» PETUNJUK TUGAS
Lanjutkan artikel tentang perempuan korban Tragedi 1965 di bawah, tepat sesudah kalimat terakhir yang tercantum.

» TEKS YANG DIBERIKAN

****

"Kami Ingin Bertanya…"

Kompas 12 Februari 2007 11:59:33
KOMISI KEBENARAN DAN REKONSILIASI : "Kami Ingin Bertanya…"
Maria Hartiningsih

Barangkali stigma itu harus dibawa sampai ke titik akhir hidup, ketika perjuangan untuk menghapuskannya sepekat terowongan di dalam terowongan. Di situ, masa lalu bergeming di lorong waktu yang diam. Secercah sinar yang pernah muncul di ujung jauh terowongan kembali ditelan kegelapan.

Wajah ke-60 perempuan itu telah dipenuhi keriput. Tak sulit menangkap keletihannya. Tetapi juga tak sulit menangkap semangat pantang menyerah dari pancaran mata mereka.

Para perempuan sepuh dari Jawa Barat, Jawa Tengah, dan Jawa Timur itu pekan lalu berada di Jakarta untuk menemui Komisi III Bidang Hukum, Perundang-undangan dan Hak Asasi Manusia DPR, Komisi Nasional Hak Asasi Manusia, dan untuk kedua kalinya secara formal menemui Komisi Nasional Anti Kekerasan terhadap Perempuan (Komnas Perempuan).

Para perempuan itu adalah wakil korban peristiwa tahun 1965. Mereka mengalami penyiksaan dan dikenai sejumlah tuduhan yang tak pernah dibuktikan di pengadilan.

Stigma sebagai "perempuan a-moral", "tak ber-Tuhan", "bahaya laten", stigma khusus bagi Gerakan Wanita Indonesia (Gerwani), organisasi perempuan yang selalu dikaitkan dengan PKI, tak pernah diklarifikasi. Stigma yang diciptakan oleh suatu rezim itu lantas seperti menjadi bagian dari tubuh.

Mereka memiliki fakta bahwa sebagian anggota masyarakat sipil yang melakukan kekerasan setelah malam tanggal 30 September 1965 itu mengalami teror dan intimidasi dari penguasa militer untuk membunuh atau dibunuh.

Oleh karena itu, mereka mengakui usaha Syarikat (Masyarakat santri untuk Advokasi Rakyat) Indonesia mempertemukan mereka dengan masyarakat lainnya menjadi penting untuk membangun proses klarifikasi atas Tragedi 1965. Hasil klarifikasi itu menjadi pijakan untuk mendorong negara bertanggung jawab.

****

» BLOK DATA

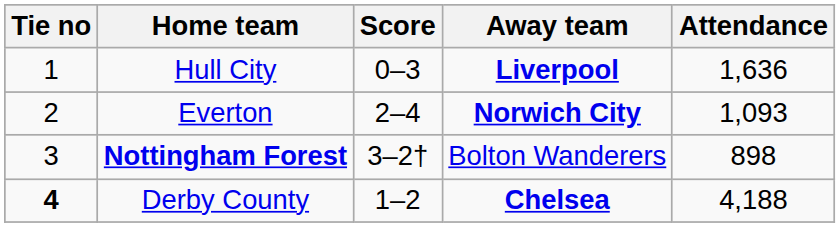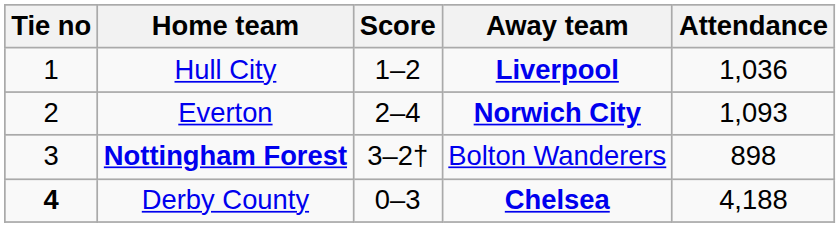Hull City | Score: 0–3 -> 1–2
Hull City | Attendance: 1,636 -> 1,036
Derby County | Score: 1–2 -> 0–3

****

» HASIL BERIKUT
Para relawan Syarikat Indonesia adalah saksi yang sering secara tak terduga menemukan fakta-fakta yang melibatkan keluarga terdekat mereka. Upaya rekonsiliasi dengan korban kerapkali menjadi upaya rekonsiliasi dengan diri sendiri.

Namun dalam perkembangannya, proses rekonsiliasi kultural itu mengalami intimidasi dan teror dari aparat keamanan maupun kelompok-kelompok paramiliter.

"Situasinya kembali sesak, setback," ujar Imam Azis dari Syarikat Indonesia.

Pertemuan sesama korban selalu diawasi, bahkan dibubarkan kalau sudah agak formal. Rumekso Setiadi dari Syarikat Indonesia pernah dikejar-kejar ketua RT ketika sedang menyiapkan acara terkait dengan upaya rekonsiliasi tersebut.

Agung Putri dari Lingkar Tutur Perempuan, dalam dialog nasional yang diselenggarakan Komnas Perempuan mengenai perempuan pembela hak-hak asasi manusia, mengatakan, perempuan aktivis yang melakukan advokasi terkait dengan peristiwa 1965 mendapat julukan "Gerwani muda" dengan stigma-stigmanya.

Tanpa UU KKR, lalu apa?

Pada pertemuan dengan Komisi III DPR yang dipimpin Ketua Komisi, Trimedya Panjaitan, Delegasi Perempuan Korban Tragedi 65 menyerahkan empat lembar materi pengaduan.

Di situ antara lain disebutkan, mereka sempat memiliki secercah harapan ketika Ketetapan MPR Nomor V Tahun 2000 tentang Persatuan dan Kesatuan Nasional ditindaklanjuti DPR dengan menyusun suatu mekanisme penyelesaian pelanggaran hak-hak asasi manusia di masa lalu, melalui UU No 27/2004 tentang Komisi Kebenaran dan Rekonsiliasi (KKR).

Dua produk kebijakan itu membuka ruang bagi mereka untuk menyuarakan kekerasan yang pernah dialami. Namun, kelegaan itu tak berumur panjang. UU KKR dicabut oleh Mahkamah Konstitusi pada awal Desember 2006 dengan alasan bertentangan dengan konstitusi.

OLeh karena itu, mereka mempertanyakan langkah dan kebijakan apa yang telah dan akan dilakukan Parlemen dalam memperjuangkan pemenuhan tanggung jawab negara atas Tragedi 65 sebagai bagian pelanggaran HAM masa lalu.

Anggota Komisi III Eva Kusuma Sundari dari F-PDIP mengusulkan pada Ketua Komisi agar isu UU KKR diagendakan dalam rapat Komisi dan diambil keputusan di tingkat komisi.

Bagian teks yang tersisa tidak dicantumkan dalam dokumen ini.